WASHINGTON – Pilots' rights when dealing with Federal Aviation Administration disciplinary proceedings would receive a boost under a bill passed by Congress on Monday — a measure written by a senator who was ordered to take remedial flying lessons by the agency after he landed his plane on a closed runway.
The House approved the bill by voice vote. The Senate approved the measure last month. The bill now goes to the president for his signature.
The bill was sponsored by Sen. James Inhofe, R-Okla., who sent workers on the ground scrambling when he landed his plane on a closed runway marked with a giant yellow X at an airport in South Texas in October 2010. Inhofe said later he didn't see the workers and trucks on the runway until it was too late to safely abort the landing. The FAA didn't post a notice online warning pilots of the runway closure until days after the incident, he said.
Afterward, FAA officials ordered Inhofe, who has been flying for more than 50 years, to take remedial training as a condition for retaining his license. The senator complained he wasn't treated fairly by the agency and the process left him feeling powerless.
The bill requires the FAA to provide pilots with timely notice of actions that might affect their license. Pilots also could appeal FAA decisions in federal court if a first appeal to the National Transportation Safety Board fails.

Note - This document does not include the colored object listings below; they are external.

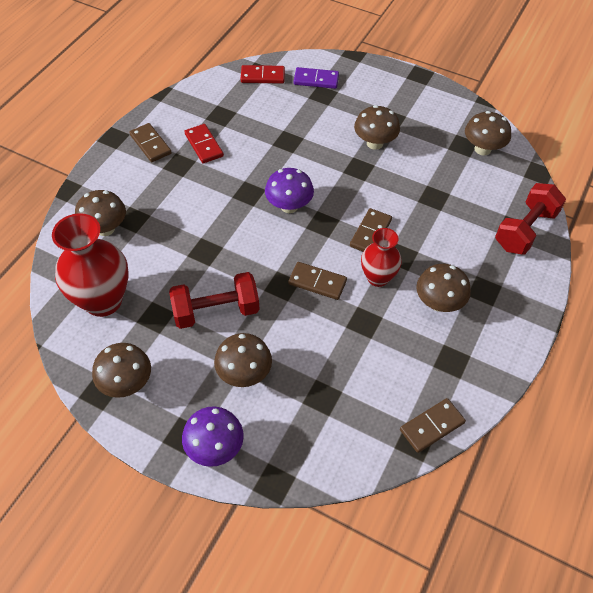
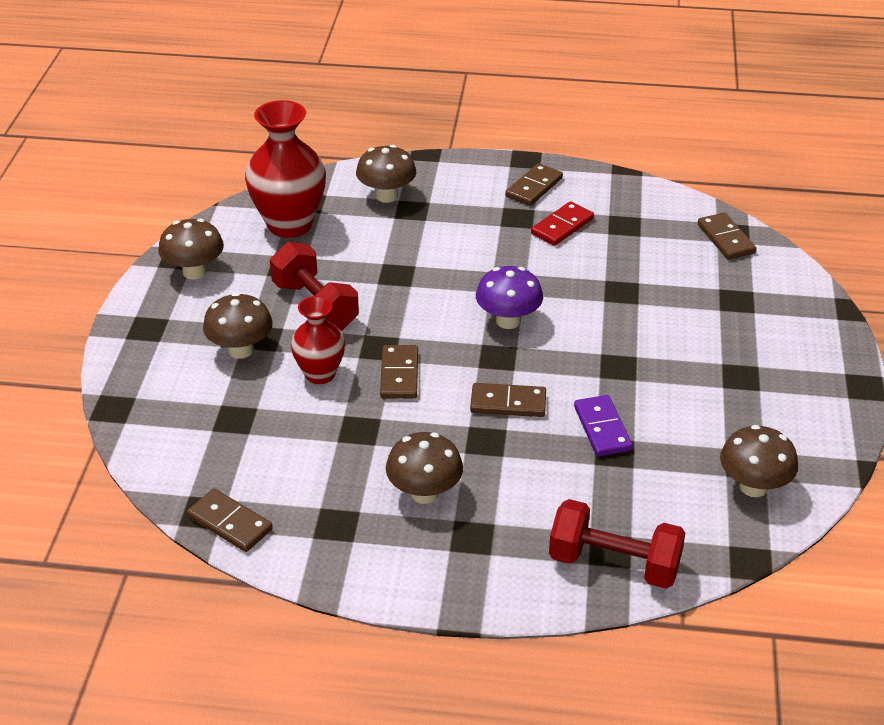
camera: 70 degrees right, 15 degrees down
(215, 448) = (140, 354): purple mushroom -> none
(262, 76) = (726, 239): red domino -> brown domino
(316, 80) = (760, 287): purple domino -> purple domino (602, 428)
(374, 143) = (678, 370): brown mushroom -> none
(378, 277) = (436, 426): red vase -> red vase (320, 374)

The bill also clarifies what information the FAA must provide pilots when the agency issues orders that deny, amend, modify, suspend, or revoke a license. FAA would also be required to improve its program for notifying pilots of changes or events that could affect their flight plans, such as closed runways.
FAA officials didn't reply to a request for comment.
The bill was supported by the Aircraft Owners and Pilots Association and the Experimental Aircraft Association, the two largest groups representing private pilots.
"Over the course of my years in Congress, I have helped an untold number of pilots facing the pressure of dealing with the FAA," Inhofe said in a statement. "This bill remedies many of the most serious deficiencies in the relationship between general aviation and the FAA, and ensures that pilots are, like everyone else, treated in a fair and equitable manner by the justice system."